Psycho-Spiritual Refractions: The Grace of Smiling

By Fr. Hedwig Lewis SJ –

Smiling is a powerful non-verbal language. A smile represents something bigger than itself. It symbolizes goodwill, affection and openness towards others. A smile can cut through all barriers. It knows no age, race, culture, gender, colour. Regardless of your social status, wherever you are your smile will always be understood. Wearing a genuine and confident smile can allow you to boost the spirit of those around you, making them feel good, happy and loved,

Smiling is an effective medium of projecting loving positive energy with rippling effect. When you are in the presence of someone with high energy and an expressive smile, you cannot help but smile with them: “Smile, and the world smiles with you.” In his book “SMILE…” (2011) Ron Gutman describes how smiling sets up a “feedback loop” You smile. You look and feel good. Others see you smile. They mimic and smile. They look and feel good. Smiling is contagious.

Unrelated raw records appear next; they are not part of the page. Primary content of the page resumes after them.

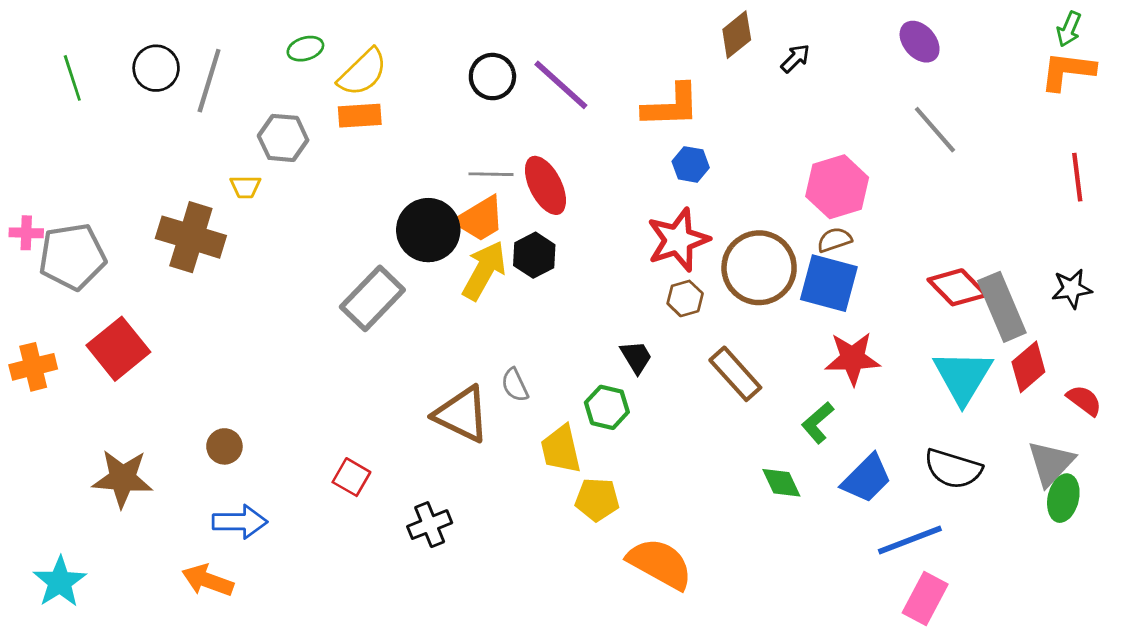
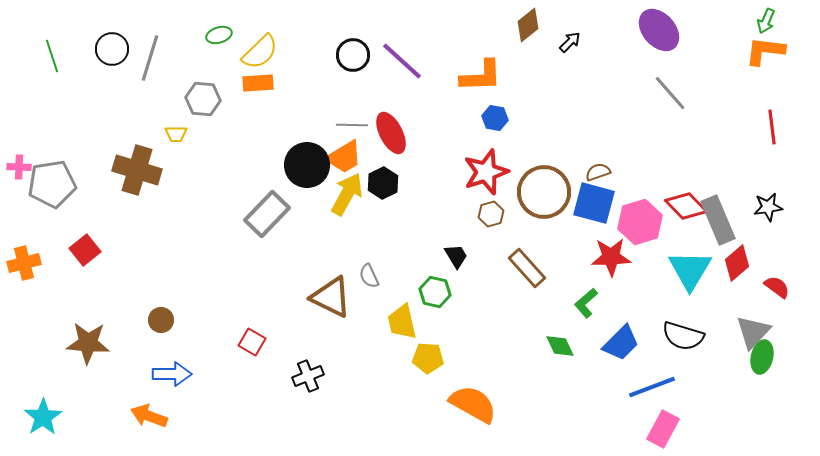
purple ellipse: (920, 42) -> (659, 30), size x1.4
pink hexagon: (837, 187) -> (640, 222), moved
red square: (118, 349) -> (85, 250), size x0.7

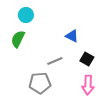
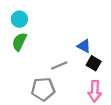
cyan circle: (26, 15) -> (19, 19), moved
blue triangle: (72, 36) -> (84, 46), moved

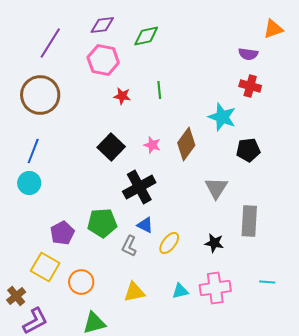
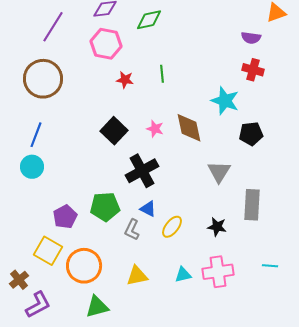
brown diamond: (186, 144) -> (189, 128), turned -48
orange circle: (81, 282) -> (84, 266), size x1.4

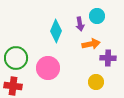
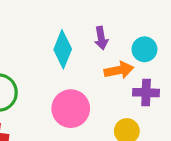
cyan circle: (97, 16) -> (144, 49), moved
pink circle: (48, 68) -> (71, 109), moved

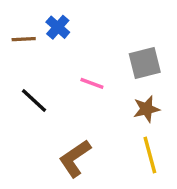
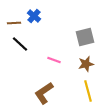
pink line: (92, 83) -> (54, 60), moved
black line: (34, 100) -> (20, 44), moved

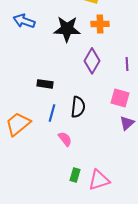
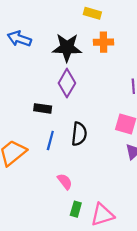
purple diamond: (92, 61) -> (67, 83), moved
pink semicircle: (65, 139) -> (65, 182), moved

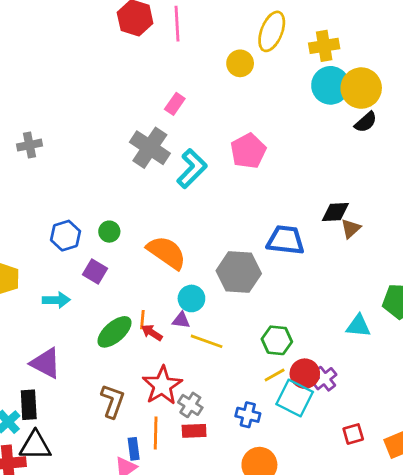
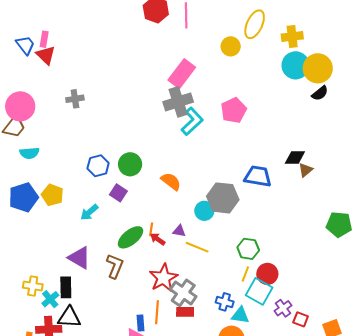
pink rectangle: (175, 104) -> (182, 74), size x1.8
gray cross: (150, 148) -> (178, 102), moved, turned 36
green circle: (109, 232) -> (130, 164), size x1.5
orange semicircle: (166, 252) -> (171, 181), size x0.7
cyan circle: (191, 298) -> (204, 211), moved
cyan arrow: (56, 300) -> (89, 212), turned 138
cyan triangle: (358, 326) -> (240, 315), moved
yellow line: (275, 375) -> (245, 274), turned -42
purple cross: (325, 379) -> (283, 308), moved
brown L-shape: (113, 401) -> (115, 266), moved
gray cross: (190, 405) -> (183, 293), size x1.5
red square: (353, 434) -> (301, 319), turned 35

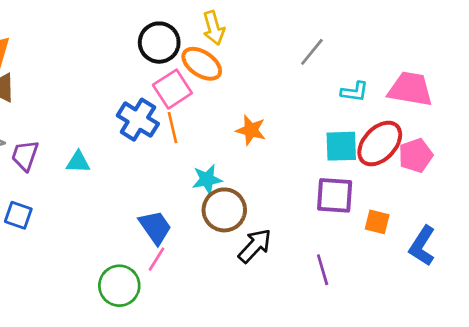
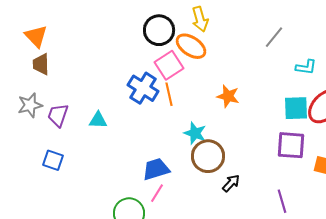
cyan star: (207, 179) -> (195, 133), turned 30
blue trapezoid: (155, 227) -> (156, 169), turned -72
black arrow: (255, 246) -> (231, 183), size x0.7

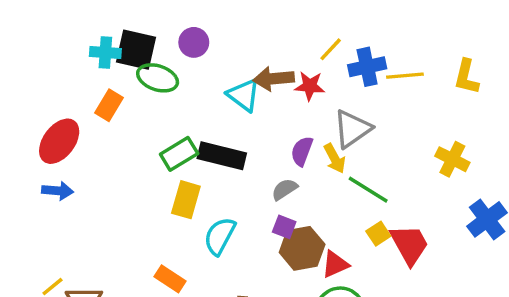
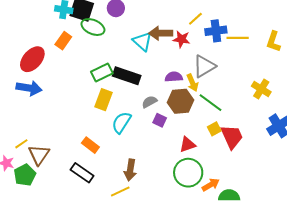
purple semicircle: (302, 151) -> (174, 77), turned 60
gray semicircle: (285, 189) -> (149, 102), moved
blue arrow: (58, 191) -> (29, 88), size x1.4
brown hexagon: (302, 248) -> (181, 101), moved

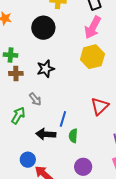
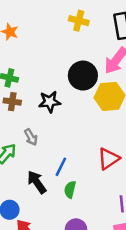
black circle: (43, 28) -> (83, 76), moved
black arrow: (46, 134) -> (37, 182), turned 42

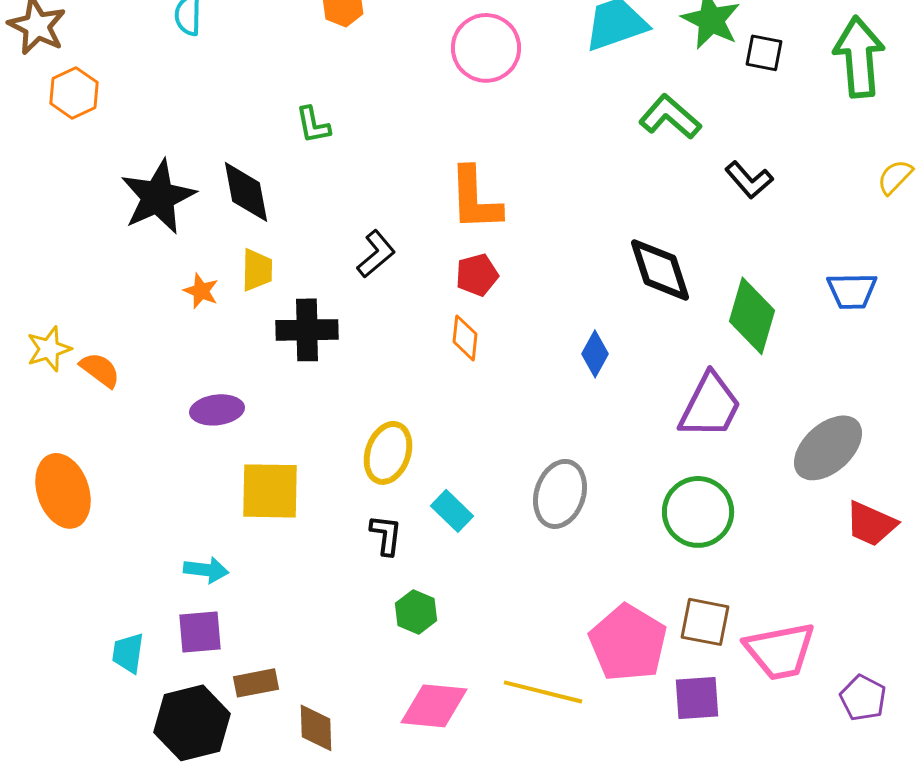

Smiling instantly makes people seem more approachable, accessible. It establishes a rapport and initiates trust. It communicates your positive mindset – that you are not a threat, that you are available for help, that you are open to feedback. It is a way of communicating to others that that they are valued and worth the smile that you just gave them. In turn, it enhances other people’s perception of you; they see you as attractive, reliable, relaxed and sincere, and even treat you differently.

Smiling enables us to “stay connected” in a personal way. It is standard advice to company executives and employees to “Smile and Dial” – and to maintain a smile while speaking on the phone. Smiling makes us sound happy, warm, and friendly, which makes us feel calm and confident. Smiling may not always solve problems but often our attitude can triumph over many complications that crop up during interactions and negotiations,

Psychologists have written countless articles about the benefits of smiling. Smiling makes us feel good which also increases our flexibility during attention to a task and our ability to think more holistically. Neuroscientists have listed several health benefits attached to smiling: it boosts the immune system, increases positive energy, reduces stress, and lowers blood pressure.

Of course, all this has to do with genuine/natural smile, not fake/plastic smiles. Paul Ekman described eighteen types of smiles in his 1985 book, “Telling Lies”. People smile when they are frightened, are flirting, horrified, mortified, or embarrassed. People also smile when they are lying. Scientific and psychological researches have provided us tools to distinguish between genuine and fake smiles.

A genuine smile happens when your happy or positive feelings are received and recognized by your brain/ It instantly activates two muscle groups on your face: your cheeks, which pull your facial muscles back and curl your lips upwards, and your eye sockets, which squint the corners of your eyes and create those little smile wrinkles. This gesture, also known as “deep acting”, is difficult to force.

In a fake or a forced smile, like when you “say cheese” while posing for a photograph or merely being polite, only the mouth muscles shape the smile and the bottom teeth may be exposed. The cheek and eye socket muscles are not involved. Fake smiles are not as broad or last as long as genuine smiles. A fake smile is not necessarily bad or unbecoming. It could be a “social smile” or “surface acting”, where one is being polite and friendly. However, researchers warn that smiling to hide negative emotions will backfire because the negativity will rot your outlook from the inside, even though you look happier on the outside. When the face does not aid in expressing the emotion, the emotion seeks other channels to express itself through.

God has created us to stay happy. “God loves a cheerful giver” (2 Corinthians 9.7). There is something sacred about a smile. It makes us human. It makes us real. It make us feel happy to be alive, to face the ups and down of our journey. A smile has the power to break down walls and thaw the iciest of hearts. Ii offers us the opportunity to see others as persons rather than objects. It is a gift of goodwill and hope to people aching under heavy burdens. It invites trust, communicates availability, accessibility, and touches souls.

“A glad heart makes a cheerful face” (Proverbs 15.13). If you develop the habit of smiling often, you will feel a lot better, be more optimistic and gain the cooperation of others.

Incidentally, October 6 was Happy “World Smile Day” – Did you smile?